The advent of recombinant DNA technology has enabled the production of various naturally occurring and synthetic proteins in organisms such as bacteria, fungi, yeast and mammalian cells. In general it involves the insertion of genes that encode a desired protein into a host organism, and utilizing the host's cellular machinery to express the gene.

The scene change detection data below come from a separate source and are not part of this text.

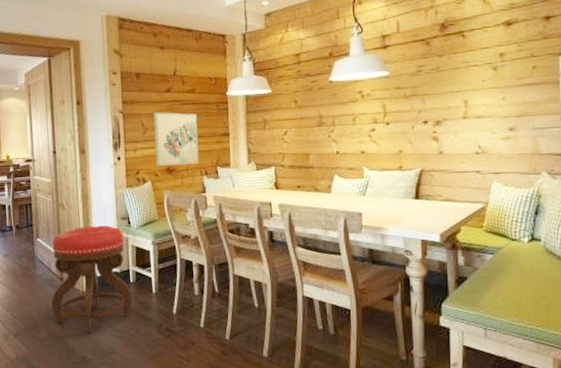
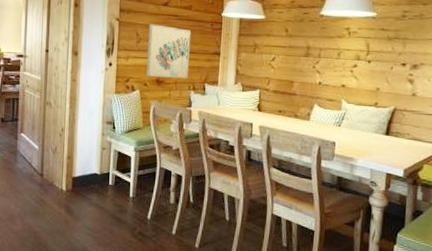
stool: present [51,226,132,333] -> none [29,126,110,230]

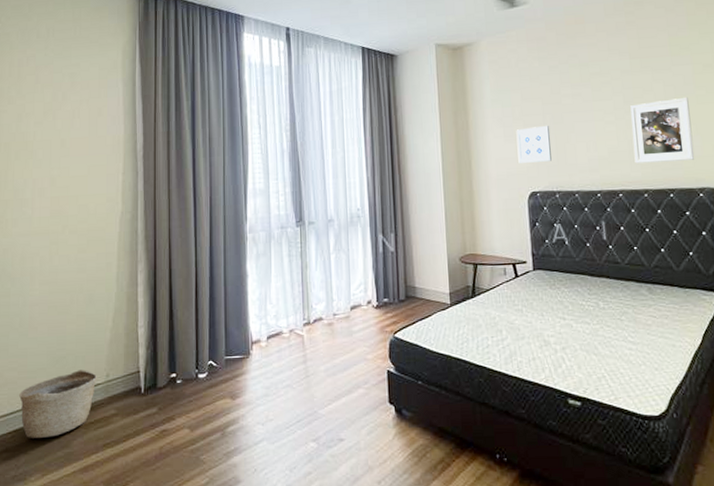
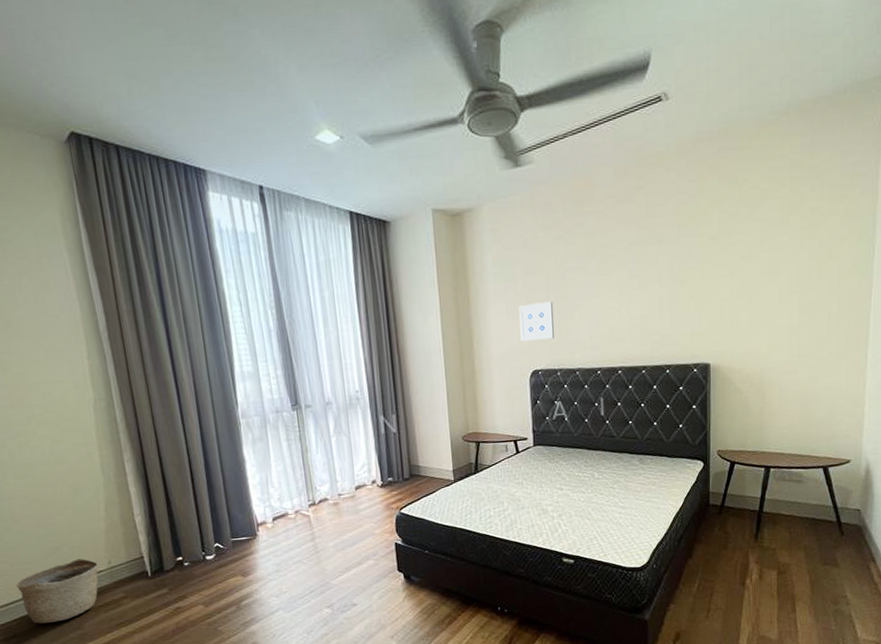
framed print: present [630,96,694,164] -> none [634,271,693,340]

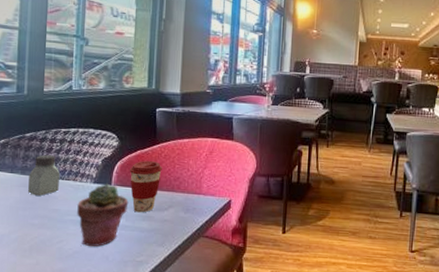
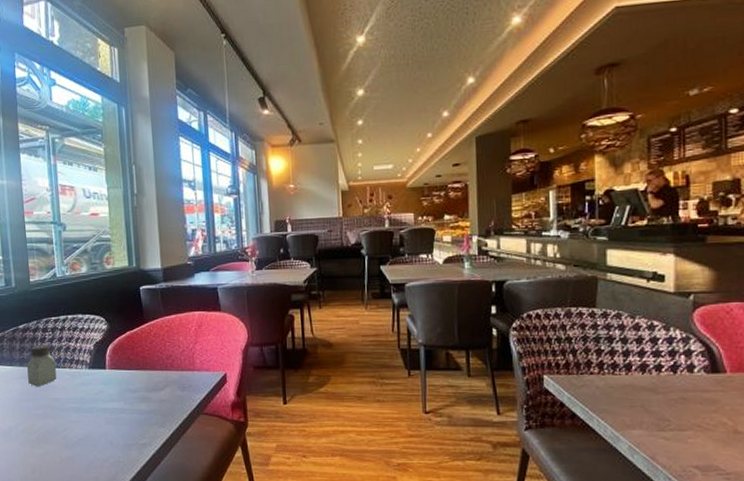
potted succulent: present [77,183,129,247] -> none [76,367,125,433]
coffee cup: present [129,161,162,213] -> none [121,341,153,395]

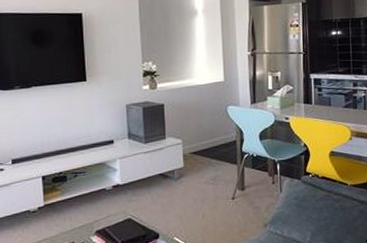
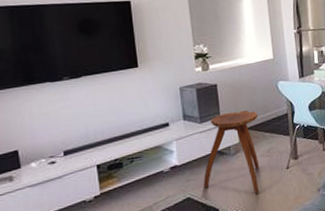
stool: none [145,134,205,222] -> present [203,110,260,194]

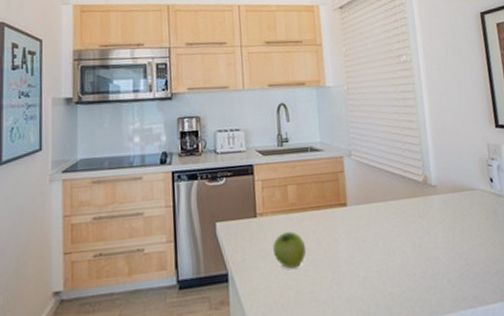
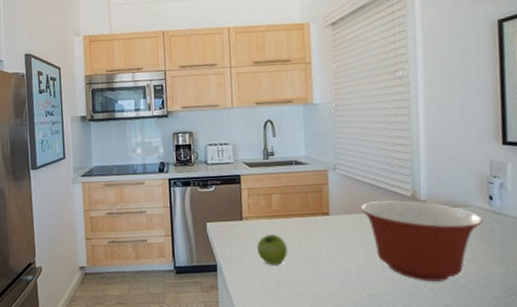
mixing bowl: none [376,186,488,273] -> present [360,200,484,281]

Recombinant DNA technology is continually developing to achieve production of proteins in commercially acceptable yields. A limiting factor in recombinant production of proteins is the rate at which the gene encoding the desired protein is expressed. In particular, it has been found that the promoter region of a gene is critical in the transcription process of gene expression. An efficient promoter such as the trp promoter found in E. coli, binds tightly to DNA-directed RNA polymerase to initiate transcription of the gene in generating mRNA. A less efficient promoter such as the lac promoter binds RNA polymerase less tightly, resulting in a lower rate of mRNA generation.
The trp promoter has been widely used in the production of heterologous proteins because of its ability to initiate transcription. Despite its efficiency, an inherent shortcoming of the trp promoter is that it is not easily controlled. Specifically, the trp promoter is not fully repressible, i.e. it can drive transcription before the host is grown in culture to a phase appropriate for protein production. Another widely used promoter is lac which is less efficient than trp, however is more controllable.
To develop more efficient promoters, functional components of different promoters have been combined, for instance those described in U.S. Pat. No. 5,362,646. In one example, portions of the phage T7 promoter A.sub.1 (P.sub.A1) were combined with two lac operators. Specifically, the spacer region between the so called -35 and -10 regions of the T7 promoter was replaced with a modified lac operator sequence, and to control the resulting promoter hybrid, a second lac operator was introduced downstream. The resulting promoter/operator system which is incorporated on the commercially available pUHE plasmids was found to initiate transcription efficiently upon induction and yet is highly repressed before induction.
Another promoter described by Tsung et al (Proc. Natl. Acad. Sci. USA, 1990, 87:5940) comprises the efficient trp -35 region, the -10 region from the highly efficient lppP-5 promoter (a variant of lpp promoter) and a spacer derived from the lac promoter. This promoter was shown to be so highly efficient in initiating transcription as to result in cell lethality.
While various promoters have allowed improved yields of proteins in microbial hosts, there still remains a need for promoters that drive production of commercially valued proteins more efficiently.